Journalism can help mitigate online chaos by producing and investigating leads on powerful people — from political leaders and governments to tech giants such as Elon Musk or Mark Zuckerberg or Jeff Bezos. This aids public service journalism in calling for public accountability from platforms that have discriminatory social media policies.
Social media platforms have the responsibility to place policies to counter fake news and sensationalization, but they also need to ensure their teams and algorithms are not censoring a language or a country, in this case Arabic or Palestinian content, hashtags, and news.
Countries across the world have implemented their own laws against misinformation as social media platforms continue to impact global issues, elections, and users worldwide.

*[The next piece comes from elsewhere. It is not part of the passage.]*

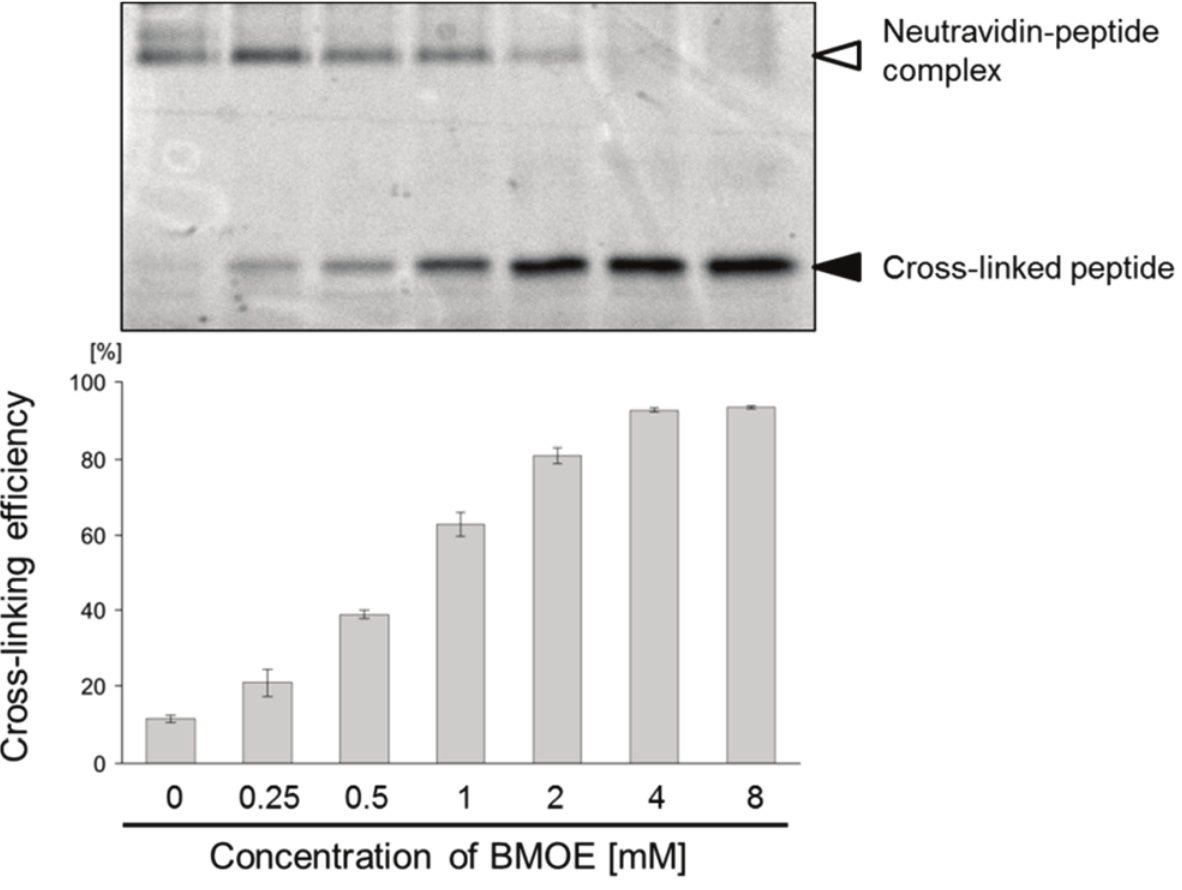
Figure 4. Optimization of the conditions for introducing a chemical cross-linker into the Cys2-6 peptide. Cys2-6 peptide, which was reacted with each concentration of BMOE, was analyzed by SDS-PAGE as described in Figure 2 (Upper). The cross-linking efficiencies of Cys2-6 peptide are indicated as the percentage of the band intensity of the unshifted Cys2-6 peptide against that of the total Cys2-6 peptide (Lower). Experiments were repeated 3 times. Error bars = standard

In 2017, Meta, Twitter, and Google representatives were summoned to the United States Senate Judiciary Committee and testified on their roles in spreading disinformation during the 2016 US presidential election. Their consensus was that Russia had manipulated their platforms with fake accounts, ads, and bots.
The discrepancies regarding Palestine in these platforms, noted and condemned by international human rights groups, comes down to social media platforms failing to monitor Israeli bots and Israeli-state sponsored mis- and dis-information. The result is social and political consequences for Palestinians whether on social media vis-à-vis account suspensions, or in real life with arbitrary detentions and arrests.